**Document passage**
In addition to #will-nes's answer, it will be useful to treat (->) as a right-associative infix operator. So something like f: a -> b -> c is the same as f: a -> (b -> c). So this is saying f is a function that takes a value of type a and returns you a value of type b -> c, which is, another function, one that takes a value of type b and returns you a value of type c.
So the types in your example can be re-written as follows
foo :: (a -> (a,b)) -> (a -> [b])
bar :: (a -> b) -> ((a -> (b -> c)) -> (a -> c))
Similarly, you can think of arguments to a function in pieces as well, as being left-associative (like + and -), though there's no explicit operator in this case. foo a b c d e is the same as ((((foo a) b) c) d) e. For example, let's say we have a function f: Int -> Int -> Int (which is the same as f: Int -> (Int -> Int)). You don't have to provide both arguments at once. So you can write g = f 1, which has the type (Int -> Int). And then you can provide an argument to g, like g 2, which has the type Int. f 1 2 and let g = f 1 in g 2 are more or less the same. Here's a more concrete example of how this works:
Prelude> f = (+)
Prelude> g = f 1
Prelude> g 2
3
Prelude> :t f
f :: Num a => a -> a -> a
Prelude> :t g
g :: Num a => a -> a
Prelude> :t g 2
g 2 :: Num a => a
In #will-nes's sample implementation examples, he defines the functions with all of the arguments up front, but you don't have to think of them that way. Just think of f: a -> b -> c as taking a value of type a and returning another function. While most of the methods you encounter will use all of their arguments up-front, there might be cases in which you don't want to do that. Here's an example:
veryExpensive :: A -> B
unstagedFun :: A -> (B -> C) -> C
unstagedFun a f = f (veryExpensive a)
stagedFun :: A -> (B -> C) -> C
stagedFun a = let b = veryExpensive a in \f -> f b
(You can also rewrite the latter as let b = veryExpensive a in ($ b))
Of course, with compiler optimizations, I wouldn't be surprised if the unstaged version staged automatically, but hopefully this offers some motivation for thinking of functions as not having multiple arguments, but rather, as a single argument, but they may return other functions that may themselves return functions (but also only take a single argument).
I'm a relatively experienced Haskell programmer with a few hours of experience, so the answer might be obvious.
After watching A taste of Haskell, I got lost when Simon explained how the append (++) function really works with its arguments.
So, here's the part where he talks about this.
First, he says that (++) :: [a] -> [a] -> [a] can be understood as a function which gets two lists as arguments, and returns a list after the last arrow). However, he adds that actually, something like this happens: (++) :: [a] -> ([a] -> [a]), the function takes only one argument and returns a function.
I'm not sure to understand how the returned function closure gets the first list as it expects one argument as well.

**Study material**
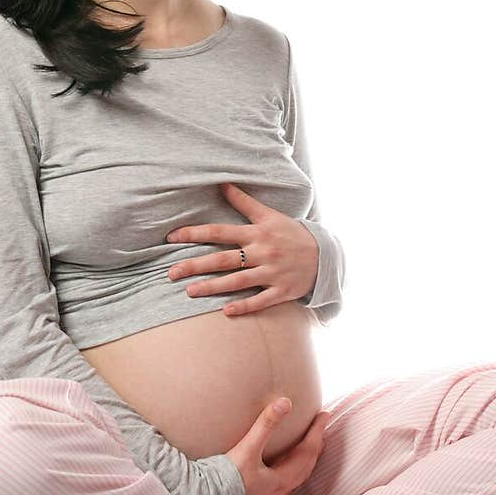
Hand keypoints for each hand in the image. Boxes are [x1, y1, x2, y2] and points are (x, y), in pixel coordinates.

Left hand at [165, 181, 318, 316]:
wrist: (324, 255)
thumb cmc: (291, 233)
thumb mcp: (269, 215)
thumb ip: (244, 202)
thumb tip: (221, 183)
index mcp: (256, 233)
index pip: (220, 231)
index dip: (195, 233)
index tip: (172, 237)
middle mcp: (262, 252)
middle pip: (224, 259)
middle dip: (196, 265)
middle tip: (171, 272)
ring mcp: (272, 273)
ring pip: (238, 281)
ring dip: (213, 287)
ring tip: (189, 291)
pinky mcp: (282, 291)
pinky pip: (261, 300)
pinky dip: (245, 306)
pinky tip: (226, 311)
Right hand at [224, 397, 331, 494]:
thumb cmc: (227, 479)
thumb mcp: (248, 448)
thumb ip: (266, 425)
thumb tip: (285, 402)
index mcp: (282, 479)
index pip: (307, 452)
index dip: (317, 432)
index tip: (324, 415)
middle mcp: (279, 490)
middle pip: (305, 465)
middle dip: (314, 444)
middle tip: (320, 427)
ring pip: (295, 474)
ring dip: (303, 456)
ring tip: (305, 442)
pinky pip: (283, 478)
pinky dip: (290, 465)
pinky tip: (280, 461)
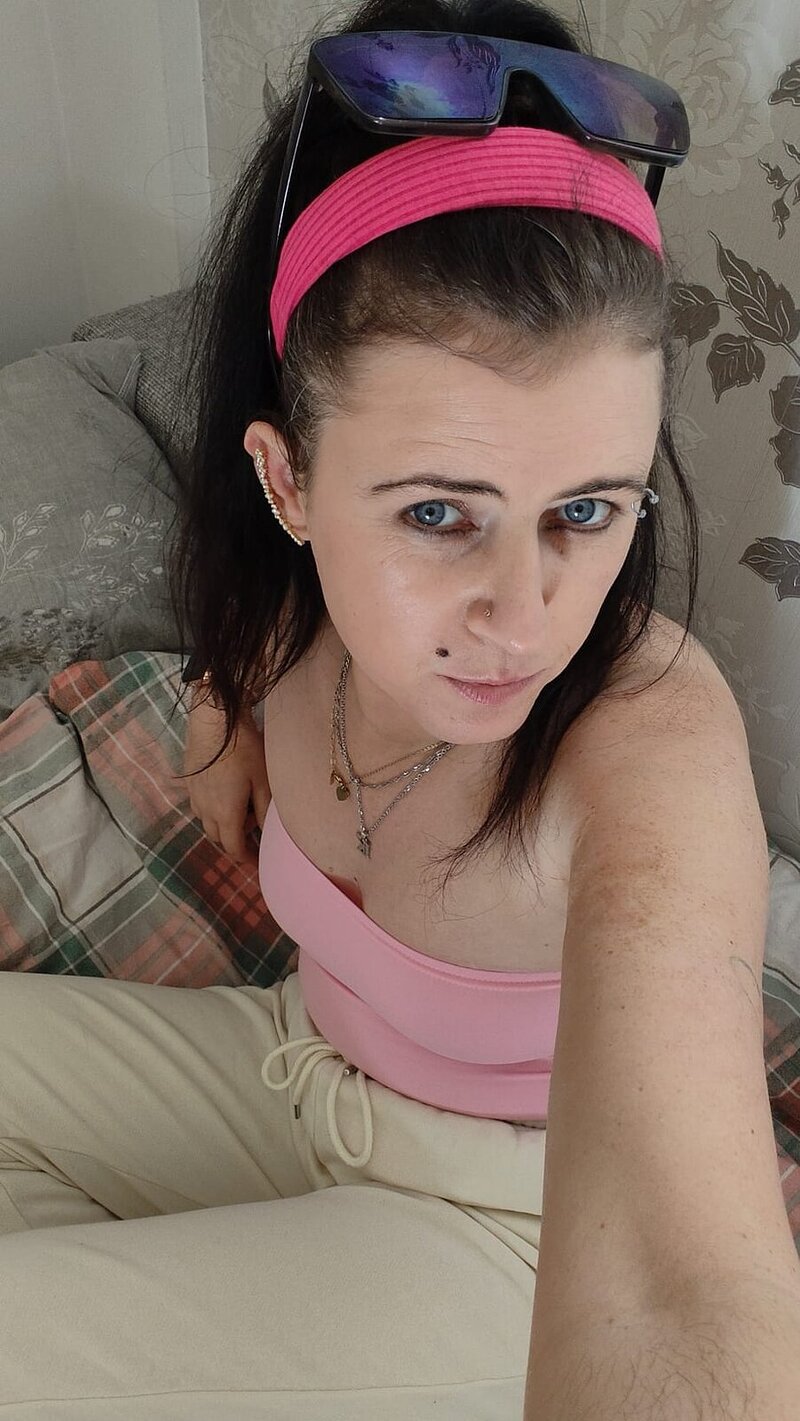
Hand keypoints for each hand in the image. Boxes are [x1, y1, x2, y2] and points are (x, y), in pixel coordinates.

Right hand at [183, 693, 270, 866]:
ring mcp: (194, 795)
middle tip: (255, 828)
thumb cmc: (244, 749)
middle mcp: (205, 810)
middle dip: (236, 841)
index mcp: (225, 814)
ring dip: (224, 824)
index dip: (247, 859)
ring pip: (207, 822)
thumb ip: (266, 810)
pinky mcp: (189, 782)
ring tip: (243, 806)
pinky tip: (227, 791)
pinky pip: (200, 806)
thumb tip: (269, 833)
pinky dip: (213, 809)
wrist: (215, 720)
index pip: (234, 848)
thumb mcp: (263, 781)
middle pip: (219, 838)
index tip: (259, 863)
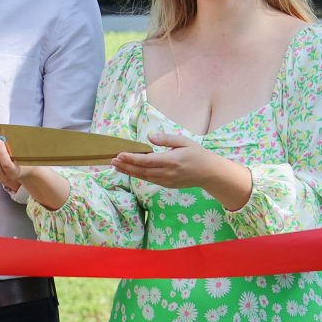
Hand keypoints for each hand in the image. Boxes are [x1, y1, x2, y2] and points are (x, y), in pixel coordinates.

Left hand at [112, 129, 237, 196]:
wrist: (209, 173)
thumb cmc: (197, 154)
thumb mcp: (184, 141)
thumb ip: (166, 139)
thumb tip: (150, 137)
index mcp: (171, 161)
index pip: (147, 161)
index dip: (132, 158)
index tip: (120, 154)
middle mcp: (167, 173)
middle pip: (142, 171)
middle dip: (126, 166)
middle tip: (112, 160)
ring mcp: (166, 181)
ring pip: (144, 177)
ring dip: (129, 171)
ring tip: (116, 166)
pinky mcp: (166, 185)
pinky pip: (149, 180)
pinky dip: (138, 175)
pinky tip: (130, 170)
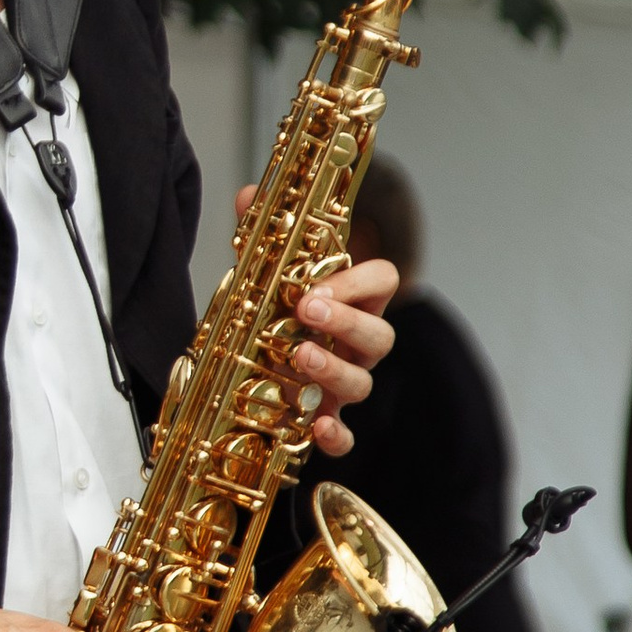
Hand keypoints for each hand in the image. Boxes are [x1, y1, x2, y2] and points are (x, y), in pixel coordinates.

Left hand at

**Problem set**
A. Print the Haskell thread from "Prelude> g = f" to "f (veryExpensive a)".
B. Answer these questions from the Haskell thread.
(i) In the Prelude session, what type is shown for g?
(ii) After watching A taste of Haskell, the poster got lost on how which function works with its arguments?
(iii) What is foo a b c d e said to be the same as?
Use only the Haskell thread, not the rows.

**Solution set**
A.
Prelude> g = f 1
Prelude> g 2
3
Prelude> :t f
f :: Num a => a -> a -> a
Prelude> :t g
g :: Num a => a -> a
Prelude> :t g 2
g 2 :: Num a => a
In #will-nes's sample implementation examples, he defines the functions with all of the arguments up front, but you don't have to think of them that way. Just think of f: a -> b -> c as taking a value of type a and returning another function. While most of the methods you encounter will use all of their arguments up-front, there might be cases in which you don't want to do that. Here's an example:
veryExpensive :: A -> B
unstagedFun :: A -> (B -> C) -> C
unstagedFun a f = f (veryExpensive a)

B.
(i) g :: Num a => a -> a
(ii) The append (++) function
(iii) ((((foo a) b) c) d) e